[[ PROVIDED ENTRIES, beginning ]]

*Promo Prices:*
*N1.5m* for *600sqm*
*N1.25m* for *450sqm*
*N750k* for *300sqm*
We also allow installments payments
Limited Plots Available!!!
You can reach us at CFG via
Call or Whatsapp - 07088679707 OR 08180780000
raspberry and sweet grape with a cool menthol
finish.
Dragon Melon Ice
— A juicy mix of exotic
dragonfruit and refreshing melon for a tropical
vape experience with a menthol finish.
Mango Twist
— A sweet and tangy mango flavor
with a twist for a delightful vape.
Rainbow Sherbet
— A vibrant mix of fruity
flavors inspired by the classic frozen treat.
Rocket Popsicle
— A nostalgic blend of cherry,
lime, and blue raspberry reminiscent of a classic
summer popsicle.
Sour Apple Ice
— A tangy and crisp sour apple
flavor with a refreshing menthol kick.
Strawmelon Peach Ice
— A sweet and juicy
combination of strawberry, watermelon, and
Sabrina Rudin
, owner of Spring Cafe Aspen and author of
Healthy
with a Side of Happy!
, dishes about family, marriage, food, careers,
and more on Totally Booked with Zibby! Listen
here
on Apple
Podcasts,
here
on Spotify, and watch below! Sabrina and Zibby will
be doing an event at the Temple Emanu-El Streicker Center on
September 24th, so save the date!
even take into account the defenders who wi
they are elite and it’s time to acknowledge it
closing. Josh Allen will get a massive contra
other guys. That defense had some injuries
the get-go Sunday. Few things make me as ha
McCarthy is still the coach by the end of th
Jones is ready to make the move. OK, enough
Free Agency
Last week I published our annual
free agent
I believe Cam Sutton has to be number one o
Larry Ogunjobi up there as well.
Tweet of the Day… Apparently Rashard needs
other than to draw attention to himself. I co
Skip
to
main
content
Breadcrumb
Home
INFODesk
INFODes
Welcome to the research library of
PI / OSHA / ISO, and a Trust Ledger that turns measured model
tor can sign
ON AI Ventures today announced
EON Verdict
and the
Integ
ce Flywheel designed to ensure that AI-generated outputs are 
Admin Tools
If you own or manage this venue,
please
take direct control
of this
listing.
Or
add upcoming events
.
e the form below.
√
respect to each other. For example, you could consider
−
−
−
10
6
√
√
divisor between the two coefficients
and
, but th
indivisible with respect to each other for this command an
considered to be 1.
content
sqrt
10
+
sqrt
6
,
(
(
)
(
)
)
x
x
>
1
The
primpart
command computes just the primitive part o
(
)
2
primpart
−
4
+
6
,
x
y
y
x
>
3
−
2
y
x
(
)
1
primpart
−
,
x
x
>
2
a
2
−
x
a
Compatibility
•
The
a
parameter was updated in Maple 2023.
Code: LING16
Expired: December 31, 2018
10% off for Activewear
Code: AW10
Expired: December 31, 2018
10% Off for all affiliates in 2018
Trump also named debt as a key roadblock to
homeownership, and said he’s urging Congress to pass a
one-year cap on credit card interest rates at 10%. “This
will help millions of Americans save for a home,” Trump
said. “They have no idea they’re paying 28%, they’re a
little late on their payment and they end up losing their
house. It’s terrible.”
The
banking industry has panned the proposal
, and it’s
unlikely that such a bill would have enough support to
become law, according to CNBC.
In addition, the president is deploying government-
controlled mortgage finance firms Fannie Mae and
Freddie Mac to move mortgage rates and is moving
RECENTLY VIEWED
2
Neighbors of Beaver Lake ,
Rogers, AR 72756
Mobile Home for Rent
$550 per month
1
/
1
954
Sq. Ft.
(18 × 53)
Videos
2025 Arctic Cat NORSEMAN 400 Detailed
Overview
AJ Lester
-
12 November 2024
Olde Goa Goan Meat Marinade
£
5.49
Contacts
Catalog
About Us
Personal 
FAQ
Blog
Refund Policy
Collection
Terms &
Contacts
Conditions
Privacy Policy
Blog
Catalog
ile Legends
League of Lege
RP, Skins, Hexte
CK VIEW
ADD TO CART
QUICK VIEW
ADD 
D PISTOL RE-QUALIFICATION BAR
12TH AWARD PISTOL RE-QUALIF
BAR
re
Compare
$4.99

[[ PROVIDED ENTRIES, end ]]

Whatever appears in the listing above, write it down again exactly.

ANSWER SECTION ::
*Promo Prices:*
*N1.5m* for *600sqm*
*N1.25m* for *450sqm*
*N750k* for *300sqm*
We also allow installments payments
Limited Plots Available!!!
You can reach us at CFG via
Call or Whatsapp - 07088679707 OR 08180780000
raspberry and sweet grape with a cool menthol
finish.
Dragon Melon Ice
— A juicy mix of exotic
dragonfruit and refreshing melon for a tropical
vape experience with a menthol finish.
Mango Twist
— A sweet and tangy mango flavor
with a twist for a delightful vape.
Rainbow Sherbet
— A vibrant mix of fruity
flavors inspired by the classic frozen treat.
Rocket Popsicle
— A nostalgic blend of cherry,
lime, and blue raspberry reminiscent of a classic
summer popsicle.
Sour Apple Ice
— A tangy and crisp sour apple
flavor with a refreshing menthol kick.
Strawmelon Peach Ice
— A sweet and juicy
combination of strawberry, watermelon, and
Sabrina Rudin
, owner of Spring Cafe Aspen and author of
Healthy
with a Side of Happy!
, dishes about family, marriage, food, careers,
and more on Totally Booked with Zibby! Listen
here
on Apple
Podcasts,
here
on Spotify, and watch below! Sabrina and Zibby will
be doing an event at the Temple Emanu-El Streicker Center on
September 24th, so save the date!
even take into account the defenders who wi
they are elite and it’s time to acknowledge it
closing. Josh Allen will get a massive contra
other guys. That defense had some injuries
the get-go Sunday. Few things make me as ha
McCarthy is still the coach by the end of th
Jones is ready to make the move. OK, enough
Free Agency
Last week I published our annual
free agent
I believe Cam Sutton has to be number one o
Larry Ogunjobi up there as well.
Tweet of the Day… Apparently Rashard needs
other than to draw attention to himself. I co
Skip
to
main
content
Breadcrumb
Home
INFODesk
INFODes
Welcome to the research library of
PI / OSHA / ISO, and a Trust Ledger that turns measured model
tor can sign
ON AI Ventures today announced
EON Verdict
and the
Integ
ce Flywheel designed to ensure that AI-generated outputs are 
Admin Tools
If you own or manage this venue,
please
take direct control
of this
listing.
Or
add upcoming events
.
e the form below.
√
respect to each other. For example, you could consider
−
−
−
10
6
√
√
divisor between the two coefficients
and
, but th
indivisible with respect to each other for this command an
considered to be 1.
content
sqrt
10
+
sqrt
6
,
(
(
)
(
)
)
x
x
>
1
The
primpart
command computes just the primitive part o
(
)
2
primpart
−
4
+
6
,
x
y
y
x
>
3
−
2
y
x
(
)
1
primpart
−
,
x
x
>
2
a
2
−
x
a
Compatibility
•
The
a
parameter was updated in Maple 2023.
Code: LING16
Expired: December 31, 2018
10% off for Activewear
Code: AW10
Expired: December 31, 2018
10% Off for all affiliates in 2018
Trump also named debt as a key roadblock to
homeownership, and said he’s urging Congress to pass a
one-year cap on credit card interest rates at 10%. “This
will help millions of Americans save for a home,” Trump
said. “They have no idea they’re paying 28%, they’re a
little late on their payment and they end up losing their
house. It’s terrible.”
The
banking industry has panned the proposal
, and it’s
unlikely that such a bill would have enough support to
become law, according to CNBC.
In addition, the president is deploying government-
controlled mortgage finance firms Fannie Mae and
Freddie Mac to move mortgage rates and is moving
RECENTLY VIEWED
2
Neighbors of Beaver Lake ,
Rogers, AR 72756
Mobile Home for Rent
$550 per month
1
/
1
954
Sq. Ft.
(18 × 53)
Videos
2025 Arctic Cat NORSEMAN 400 Detailed
Overview
AJ Lester
-
12 November 2024
Olde Goa Goan Meat Marinade
£
5.49
Contacts
Catalog
About Us
Personal 
FAQ
Blog
Refund Policy
Collection
Terms &
Contacts
Conditions
Privacy Policy
Blog
Catalog
ile Legends
League of Lege
RP, Skins, Hexte
CK VIEW
ADD TO CART
QUICK VIEW
ADD 
D PISTOL RE-QUALIFICATION BAR
12TH AWARD PISTOL RE-QUALIF
BAR
re
Compare
$4.99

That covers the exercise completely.